In hindsight, an action-heavy martial arts melodrama built on the back of Japanese iconography was probably not the best vehicle for the director of R.I.P.D and Allegiant. All of the action in Snake Eyes, particularly an early truck escape that sees a windshield pin-cushioned with dozens of swords, give the appearance of excitement because there’s a lot happening all at once, all set to a pounding score from Martin Todsharow. But it’s all so muddled, no sense of space or choreography, the camera never lingering on more than two blows at a time before cutting to something else. Schwentke is obsessed with the fight scene set-up, ensuring characters look really, really cool posed against neon and rainstorms before the fight begins, an unintended reminder that most of these characters are based on action figures. (Now with 12 points of articulation!) But the director and his DP Bojan Bazelli race away from the action as soon as sword touches sword. It’s all cling-clang-cut away, cling-clang-cut away. It’s just random limbs and yelling.

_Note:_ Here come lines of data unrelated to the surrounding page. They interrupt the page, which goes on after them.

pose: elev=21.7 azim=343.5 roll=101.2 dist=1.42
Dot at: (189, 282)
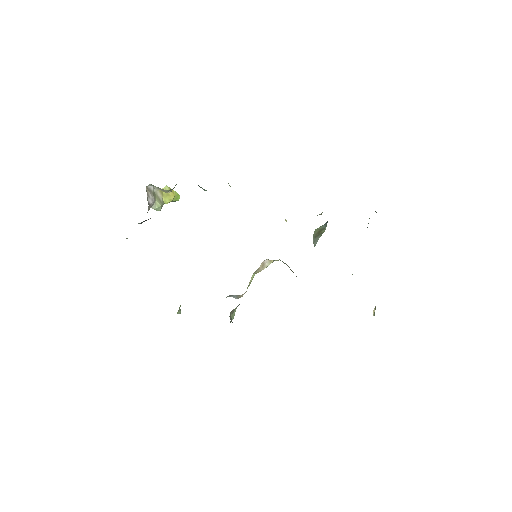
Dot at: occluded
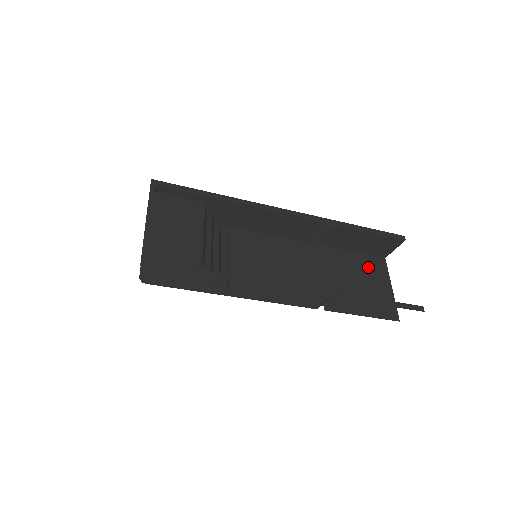
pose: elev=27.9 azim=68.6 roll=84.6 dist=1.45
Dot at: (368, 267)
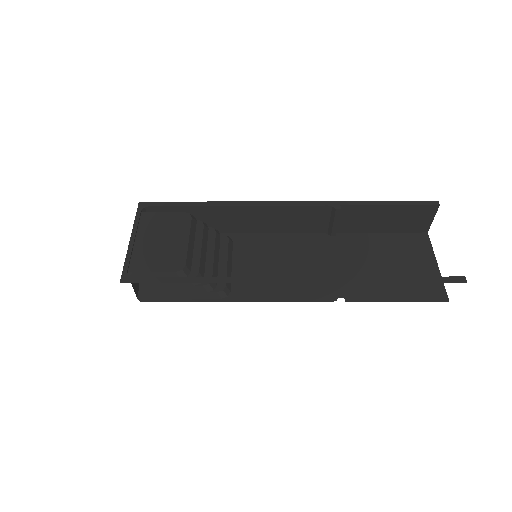
Dot at: (403, 246)
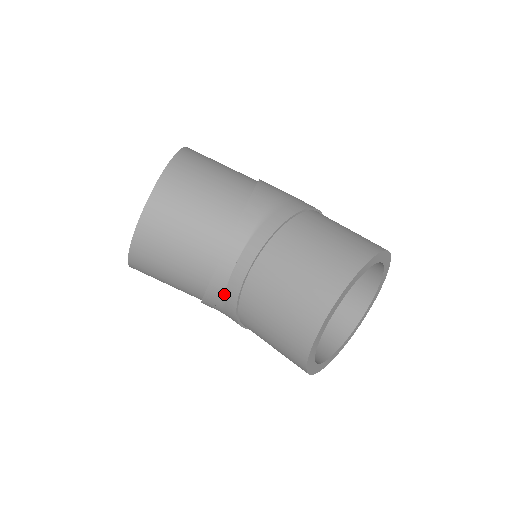
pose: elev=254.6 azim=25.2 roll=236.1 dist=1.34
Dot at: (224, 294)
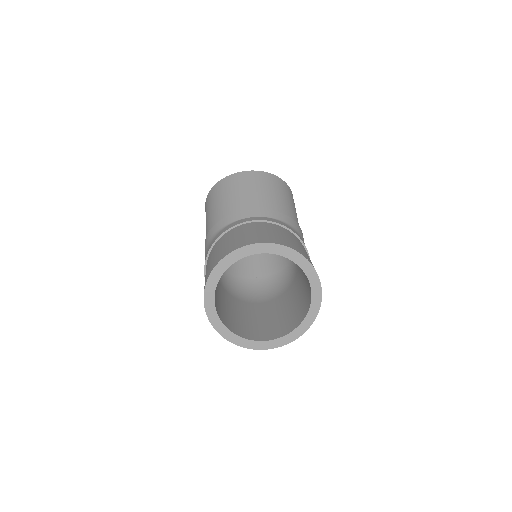
Dot at: (229, 225)
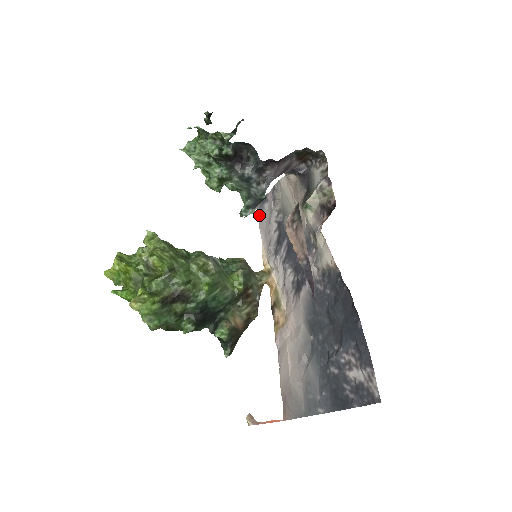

It’s doubly a shame, considering Snake Eyes‘ cast proves it doesn’t have to be this way. When Iko Uwais finally appears in this film as the Arashikage’s “Hard Master”, I literally sat forward in my seat, a palpable sense of “ah shit here we go,” a reputation earned through modern action classics like The Raid films and Netflix’s The Night Comes For Us, and by proving with projects like Wu Assassins that a subpar story can be saved with impressive enough action. The film wastes Uwais. The film frequently cuts away from Uwais in its third-act set-pieces, which should be considered an actual crime. Andrew Koji has been a force for two seasons as the lead of Cinemax’s underappreciated martial arts drama Warrior; he is so good in Snake Eyes, playing a character bound in body and soul to his lineage and enraged when that lineage doesn’t show the same loyalty. He’s arguably the highlight of the film, my hope being this performance springboards him into stardom. My other hope is that future G.I. Joe movies frame him fighting for more than 3 seconds at a time. Samara Weaving has spent the last four years becoming genre’s go-to bloodsoaked superstar, the endlessly watchable scream queen who also whips ass across Ready or Not and Mayhem. She is, quite literally, air-dropped into Snake Eyes‘ third act for one of the most unearned Big Team-Up Moments in recent memory.

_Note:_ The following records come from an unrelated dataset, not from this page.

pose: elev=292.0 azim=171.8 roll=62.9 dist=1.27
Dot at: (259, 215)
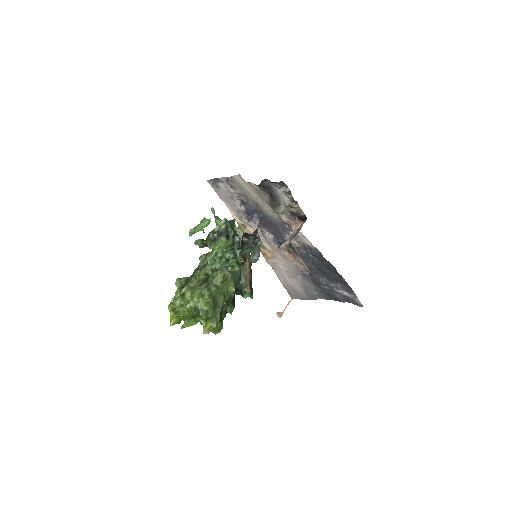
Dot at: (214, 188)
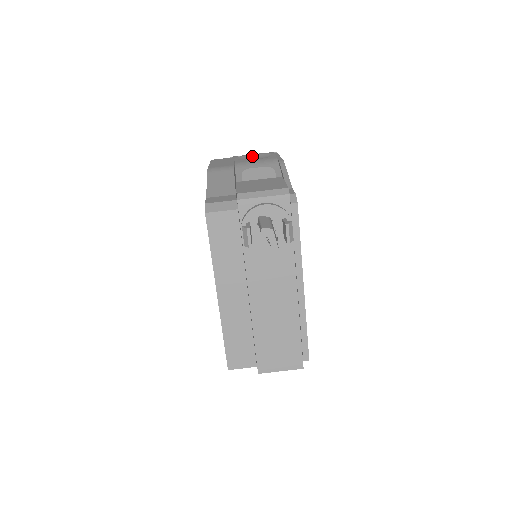
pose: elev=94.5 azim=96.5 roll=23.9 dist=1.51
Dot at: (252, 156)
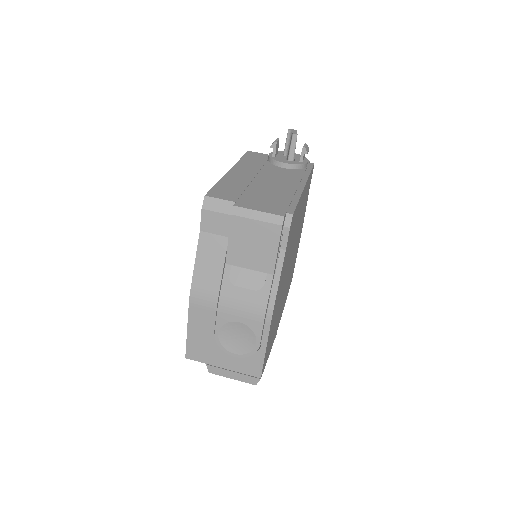
Dot at: occluded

And, again, there is Golding, who makes a movie like this at least a little worth it. Golding is the emotional backbone of Snake Eyes, selling the inner conflict of the movie, which, for all its noise and blunder, is really a fight for the main character’s soul. Fortunate, then, that Golding is a soulful actor, a quietly expressive one; Snake Eye‘s emotional throughline works where its action doesn’t because it only has to play out across Golding’s face. It’s the type of performance that puts me, the reviewer, in the unenviable position of being honest about the film’s quality but still desperate to see more Golding in as big of projects as possible, not only a full-package leading man, but specifically as a Malaysian leading man in an industry that wouldn’t let Jet Li kiss Aaliyah at the turn of the century. But what better way to illustrate the dissonance between Hollywood’s most exciting up-and-comers and the franchise films they’re forced into than this: The main goal of Snake Eyes, the endgame, is to put Henry Golding under a mask.